Im November wurde die türkische Ärztin und Vorsitzende der Menschenrechtsstiftung TIHV Dr. Şebnem Korur Fincancı mit dem Hessischen Friedenspreis ausgezeichnet. Am Mittwoch ist sie in der Türkei wegen „Terrorpropaganda“ zu einer Freiheitsstrafe von zweieinhalb Jahren verurteilt worden. Fincancı ist Mitglied der Initiative „Akademiker*innen für den Frieden“. Die Initiative hatte sich im Januar 2016 mit der Petition „Wir werden nicht Teil dieses Verbrechens sein“ gegen die Belagerung nordkurdischer Städte durch das türkische Militär gewendet. Zum Zeitpunkt der Petition dauerte die im Juni 2015 begonnene Offensive gegen die kurdische Zivilbevölkerung bereits mehr als sechs Monate und hatte zahlreiche Todesopfer gefordert. Die Regierung sieht in den Vorwürfen der Petition terroristische Propaganda und eine Beleidigung des Staates.

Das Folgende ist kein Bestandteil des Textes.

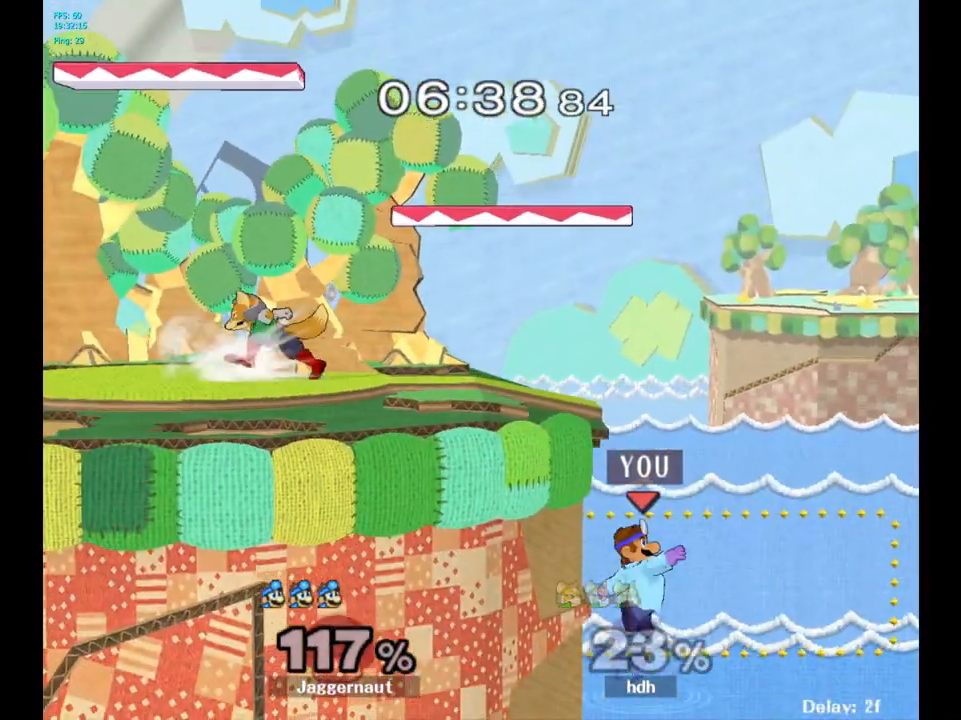
{"buttons": [], "left_stick": "up-left", "right_stick": "center", "events": [[100, "Y", "up"]]}
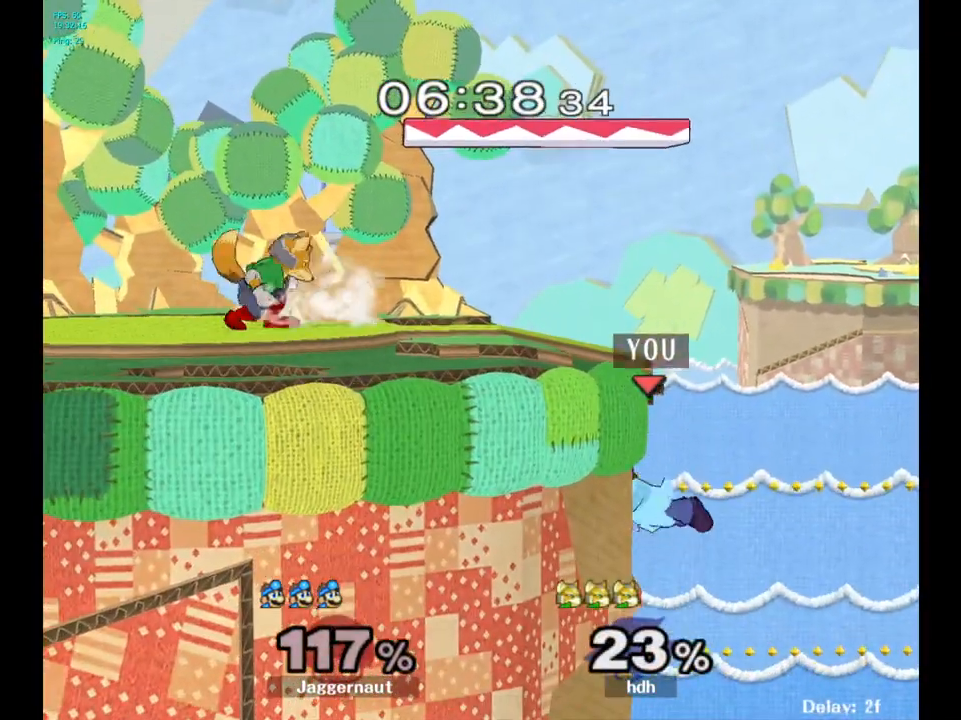
{"buttons": [], "left_stick": "up-left", "right_stick": "center", "events": [[300, "B", "down"], [400, "B", "up"]]}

International führende Expertin zur Folter-Dokumentation
Dr. Şebnem Korur Fincancı ist Professorin für Forensik an der Universität Istanbul. Die international führende Expertin zur Folter-Dokumentation setzt sich seit vielen Jahren unter schwierigsten politischen Bedingungen für die Dokumentation von Folter und die Rehabilitation von Folteropfern ein. Außerdem ist sie Mitverfasserin des „Istanbul-Protokolls“, das als internationales Standardwerk der Vereinten Nationen zur Untersuchung und Dokumentation von Folter weltweit anerkannt ist.
Einsatz in Cizîr
Im Zuge der Militärbelagerung wurde am 14. Dezember 2015 über die Kreisstadt Cizîr (Provinz Şirnex/Şırnak) eine Ausgangssperre verhängt, die erst am 1. März 2016 wieder vollständig aufgehoben wurde. Bei den 79 Tage währenden Kämpfen starben 66 Mitglieder der zivilen Verteidigungseinheiten (YPS) und 213 Zivilist*innen. Der Staat ging mit Panzern, Raketen und Bomben gegen den Widerstand der Bevölkerung vor. Über 150 Menschen wurden in den Stadtteilen Cudi und Nur vor den Augen der Weltöffentlichkeit bei lebendigem Leib verbrannt.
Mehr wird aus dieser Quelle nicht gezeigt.